Step 3 Find Q1.  47 is the value in the center of the lower 50% of the data, so Q1 = 47.

30, 39, 47, 48, 78

Step 4 Find Q3.  164 is the value in the center of the top 50% data, so Q3 = 164.

89, 138, 164, 215, 296

Step 5 Draw a scale for the data on the x axis.

Step 6 Located the lowest value, Q1, median, Q3, and the highest value on the scale.

Step 7 Draw a box around Q1 and Q3, draw a vertical line through the median, and connect the upper value and the lower value to the box. See the figure below

boxplot example



Modified Boxplot Example

A modified boxplot (or modified box-and-whisker plot) is a plot that shows the center, spread, and skewness of a data set. It is constructed by drawing a box and two whiskers that use the median, the first quartile, the third quartile, and the smallest and the largest values in the data set between the lower and the upper inner fences. boxplot example The data is skewed.

EXAMPLE,: The following data are the incomes (in thousands of dollars) for a sample of 12 households.

75 69 84 112 74 104 81 90 94 144 79 98

Construct a modified box-and-whisker plot for these data.

Solution The following five steps are performed to construct a box-and-whisker plot.

Step 1. First, rank the data in increasing order and calculate the values of the median, the first quartile, the third quartile, and the interquartile range. The ranked data are

69 74 75 79 81 84 90 94 98 104 112 144

For these data,

\begin{align} Median &= (84 + 90)/2 = 87\\ Q1 &= (75 + 79)/2 = 77\\ Q3 &= (98 + 104)/2 = 101\\ IQR &= Q3 - Q1 = 101 - 77 = 24 \end{align} Step 2. Find the points that are $1.5 \times IQR$ below Q1 and $1.5 \times IQR$ above Q3. These two points are called the lower and the upper inner fences, respectively. \begin{align} 1.5 \times IQR &= 1.5 \times 24 = 36\\ \text{Lower inner fence } &= Q1 - 36 = 77 - 36= 41\\ \text{Upper inner fence } &= Q3 - 36 = 101 + 36 = 137 \end{align} Step 3. Determine the smallest and the largest values in the given data set within the two inner fences. These two values for our example are as follows: \begin{align} \text{Smallest value within the two inner fences } &=69\\ \text{Largest value within the two inner fences } &= 112 \end{align} Step 4. Draw a horizontal line and mark the income levels on it such that all the values in the given data set are covered. Above the horizontal line, draw a box with its left side at the position of the first quartile and the right side at the position of the third quartile. Inside the box, draw a vertical line at the position of the median. The result of this step is shown in the figure below. boxplot example Step 5. By drawing two lines, join the points of the smallest and the largest values within the two inner fences to the box. These values are 69 and 112 in this example as listed in Step 3. The two lines that join the box to these two values are called whiskers. A value that falls outside the two inner fences is shown by marking an asterisk and is called an outlier. This completes the box-and-whisker plot, as shown in the figure below. boxplot example




Information Obtained from a Boxplot

    • If the median is near the center of the box, the distribution is approximately symmetric.
    • If the median falls to the left of the center of the box, the distribution is positively skewed.
    • If the median falls to the right of the center, the distribution is negatively skewed.

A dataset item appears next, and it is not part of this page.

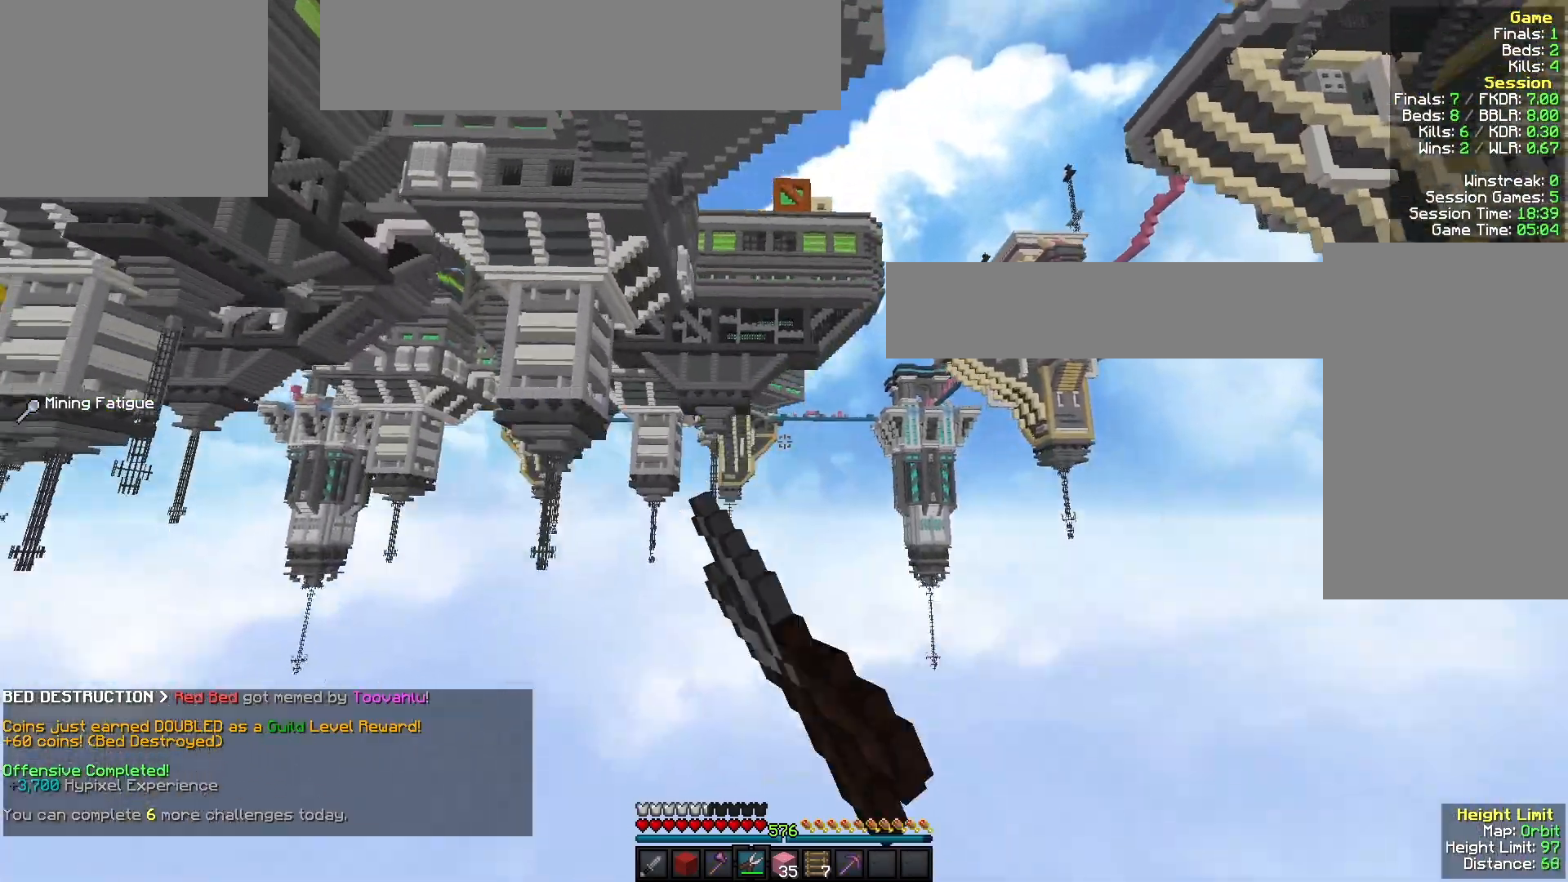
{"keys": ["d", "w"], "mouse": [], "events": [[33, "mouse_left", "down"], [167, "mouse_left", "up"], [300, "mouse_left", "down"], [433, "mouse_left", "up"]]}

    • If the lines/whiskers are about the same length, the distribution is approximately symmetric.
    • If the right line is larger than the left line, the distribution is positively skewed.
    • If the left line is larger than the right line, the distribution is negatively skewed.





Definitions

EXPLORATORY DATA ANALYSIS the act of analyzing data to determine what information can be obtained by using stem and leaf plots, medians, interquartile ranges, and boxplots

INTERQUARTILE RANGE $Q3−Q1$. The range of the middle 50% of the data

NEGATIVELY SKEWED OR LEFT-SKEWED DISTRIBUTION a distribution in which the majority of the data values fall to the right of the mean

POSITIVELY SKEWED OR RIGHT-SKEWED DISTRIBUTION a distribution in which the majority of the data values fall to the left of the mean




Determining Normality

PEARSON'S INDEX OF SKEWNESS VALUE is a formula used to determine the degree of skewness of a variable. \[ \text{PEARSON'S INDEX OF SKEWNESS VALUE }= \frac{3(\bar{X}-median)}{s} \] (where \( \bar{X} \) is the sample mean and $s$ is the sample standard deviation.
  • If the index is greater than 1, then the data are positively skewed (skewed right)
  • If the index is less than -1, then the data are negatively skewed (skewed left)
  • If neither of these conditions is satisfied, then the data is not significantly skewed.





EXAMPLE

A survey of 18 high-technology firms showed the number of days’ inventory they had on hand. Determine if the data are approximately normally distributed.

5 29 34 44 45 63 68 74 74 81 88 91 97 98 113 118 151 158


Solution

Step 1 Construct a frequency distribution and draw a histogram for the data.

frequency distribution
histogram
Since the histogram is approximately bell-shaped, we can say that the distribution is approximately normal.

Step 2 Check for skewness. For these data, $\bar{X}= 79.5$, median = 77.5, and $s = 40.5$. Using Pearson’s index of skewness gives \[ \text{index of skewness} = \frac{3(79.5-77.5)}{40.5} = 0.148 \] In this case, the index of skewness is not greater than 1 or less than -1, so it can be concluded that the distribution is not significantly skewed.

Step 3 Check for outliers. Recall that an outlier is a data value that lies more than 1.5 (IQR) units below Q1 or 1.5 (IQR) units above Q3. In this case, Q1 = 45 and Q3 = 98; hence, IQR = Q3 - Q1 = 98 - 45 = 53. An outlier would be a data value less than 45 - 1.5(53) = -34.5 or a data value larger than 98 + 1.5(53) = 177.5. In this case, there are no outliers.

Since the histogram is approximately bell-shaped, the data are not significantly skewed, and there are no outliers, it can be concluded that the distribution is approximately normally distributed.




EXAMPLE

The data shown consist of the number of games played each year in the career of Baseball Hall of Famer Bill Mazeroski. Determine if the data are approximately normally distributed.

81 148 152 135 151 152 159 142 34 162 130 162 163 143 67 112 70


Solution

Step 1 Construct a frequency distribution and draw a histogram for the data. histogram The histogram shows that the frequency distribution is somewhat negatively skewed.

Step 2 Check for skewness; $\bar{X}$ = 127.24, median = 143, and $s$ = 39.87. \[ \text{index of skewness} = \frac{3(127.24-143)}{39.87} = -1.19 \] Since the index is less than -1, it can be concluded that the distribution is significantly skewed to the left.

Step 3 Check for outliers. In this case, Q1 = 96.5 and Q3 = 155.5. IQR = Q3 - Q1 = 155.5 - 96.5 = 59. Any value less than 96.5 - 1.5(59) = 8 or above 155.5 + 1.5(59) = 244 is considered an outlier. There are no outliers.

In summary, the distribution is somewhat negatively skewed.